Эта угроза произвела сильное впечатление на баронессу. Гордость ее, как женщины и супруги владетельного лица, стихла перед небесной карой, которая, казалось, уже распростерла свои стрелы над ее головой. Она положила руку на плечо капеллана и сказала вполголоса:
– Ради бога, почтенный отец, говорите тише! Вас могут услышать часовые. Я не хочу верить, что вы будете столь жестоки и захотите поразить проклятием дом, в котором приняты так радушно. Вы несправедливо обвиняете жителей замка в отступлении от церковных и божеских законов. Назовите мне хоть одного из служителей, который сделал бы это безнаказанно, и я сейчас прикажу бросить его в тюрьму. Мой достойный супруг и я, разве не подаем мы им примера? Мы молимся утром и вечером, часовня наша всегда чиста и хорошо содержится, мы свято почитаем мощи, и при случае, как вам известно, мой почтенный отец, мы вовсе не скупы и приносим щедрую дань Богу и Его служителям! Итак, я надеюсь, мой достойный капеллан, что, если супруг мой, вынужденный крайностью, отбил воз с припасами, принадлежащими Солиньякскому монастырю…
– Солиньякскому! – повторил Готье с выражением неукротимой ненависти.– Точно ли вы сказали, что эти припасы принадлежат Солиньякскому монастырю?
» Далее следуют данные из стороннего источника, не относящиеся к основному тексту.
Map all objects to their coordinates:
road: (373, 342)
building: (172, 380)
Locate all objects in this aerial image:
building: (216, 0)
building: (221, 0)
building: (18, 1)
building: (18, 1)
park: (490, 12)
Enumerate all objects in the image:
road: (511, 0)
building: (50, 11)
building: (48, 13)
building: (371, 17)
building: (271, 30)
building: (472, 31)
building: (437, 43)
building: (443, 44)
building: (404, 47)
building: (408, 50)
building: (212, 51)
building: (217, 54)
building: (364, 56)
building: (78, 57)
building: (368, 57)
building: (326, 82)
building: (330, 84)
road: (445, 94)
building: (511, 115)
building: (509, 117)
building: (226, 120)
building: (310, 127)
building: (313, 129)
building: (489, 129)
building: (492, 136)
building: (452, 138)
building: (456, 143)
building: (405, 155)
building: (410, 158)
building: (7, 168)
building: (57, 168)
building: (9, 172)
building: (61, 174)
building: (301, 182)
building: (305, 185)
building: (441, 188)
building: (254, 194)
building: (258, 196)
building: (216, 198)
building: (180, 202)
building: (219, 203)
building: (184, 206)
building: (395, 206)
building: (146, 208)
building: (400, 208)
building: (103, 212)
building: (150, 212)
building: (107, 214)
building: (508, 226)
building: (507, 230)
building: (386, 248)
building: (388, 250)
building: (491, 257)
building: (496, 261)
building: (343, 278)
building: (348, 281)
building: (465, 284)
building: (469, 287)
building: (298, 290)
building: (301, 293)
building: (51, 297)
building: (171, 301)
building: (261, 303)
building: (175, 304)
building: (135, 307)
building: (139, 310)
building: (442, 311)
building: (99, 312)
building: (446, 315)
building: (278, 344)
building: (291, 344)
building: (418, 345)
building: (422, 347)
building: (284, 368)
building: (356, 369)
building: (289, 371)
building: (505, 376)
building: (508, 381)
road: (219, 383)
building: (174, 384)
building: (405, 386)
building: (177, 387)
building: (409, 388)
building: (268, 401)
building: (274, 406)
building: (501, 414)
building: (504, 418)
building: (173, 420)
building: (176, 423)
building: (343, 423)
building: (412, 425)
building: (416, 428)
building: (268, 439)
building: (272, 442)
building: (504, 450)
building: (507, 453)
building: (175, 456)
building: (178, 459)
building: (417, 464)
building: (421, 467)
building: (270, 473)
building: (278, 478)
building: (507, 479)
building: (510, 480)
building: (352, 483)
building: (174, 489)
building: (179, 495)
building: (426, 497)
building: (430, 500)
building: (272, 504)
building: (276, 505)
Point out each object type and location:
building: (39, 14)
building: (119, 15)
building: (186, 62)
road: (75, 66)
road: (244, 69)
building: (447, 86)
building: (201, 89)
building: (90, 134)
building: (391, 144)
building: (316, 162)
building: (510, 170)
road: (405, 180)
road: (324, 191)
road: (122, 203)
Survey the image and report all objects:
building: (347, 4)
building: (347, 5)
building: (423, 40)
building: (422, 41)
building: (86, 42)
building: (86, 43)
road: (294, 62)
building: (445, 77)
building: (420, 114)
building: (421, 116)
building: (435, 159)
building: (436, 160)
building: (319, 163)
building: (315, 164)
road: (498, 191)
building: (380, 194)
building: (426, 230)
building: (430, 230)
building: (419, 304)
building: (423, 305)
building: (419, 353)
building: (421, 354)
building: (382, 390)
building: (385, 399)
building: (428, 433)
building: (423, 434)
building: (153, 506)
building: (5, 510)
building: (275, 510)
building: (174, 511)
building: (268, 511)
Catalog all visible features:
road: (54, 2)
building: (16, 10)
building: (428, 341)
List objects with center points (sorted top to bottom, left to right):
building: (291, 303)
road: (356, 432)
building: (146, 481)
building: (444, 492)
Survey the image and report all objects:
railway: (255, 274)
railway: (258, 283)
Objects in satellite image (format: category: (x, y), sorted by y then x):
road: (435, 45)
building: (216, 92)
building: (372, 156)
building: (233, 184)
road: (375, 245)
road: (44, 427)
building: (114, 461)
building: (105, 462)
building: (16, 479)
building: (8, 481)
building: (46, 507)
Баронесса остановилась в недоумении, не зная, раздражит ли она или усмирит вспыльчивого капеллана подтверждением своих слов. К счастью, она тотчас вспомнила, что Солиньякское аббатство было с давнего времени в соперничестве с монастырем, в котором жил отец Готье до перехода своего в замок, и воспользовалась этим обстоятельством как нельзя лучше.
– Да,– отвечала она,– припасы эти действительно принадлежали Солиньякскому монастырю, и я не объявила вам этого прежде, потому что муж запретил. Впрочем, если верить молве, разорители этого аббатства будут только орудием небесного гнева, потому что солиньякские монахи пользуются самой дурной славой.
– Это справедливо, дочь моя, совершенно справедливо! – вскричал Готье голосом, дрожащим от гнева.—Это страшные еретики, недостойные святого звания, которым они облечены, и я не понимаю, как до сих пор высшее духовенство не поразило их стократ анафемой… Но,– прибавил монах, опомнившись,– не должно забывать, что они все-таки помазанники Божьи, и я не могу без наложения некоторого покаяния разрешить от греха тех, кто нападал на них или их имущество.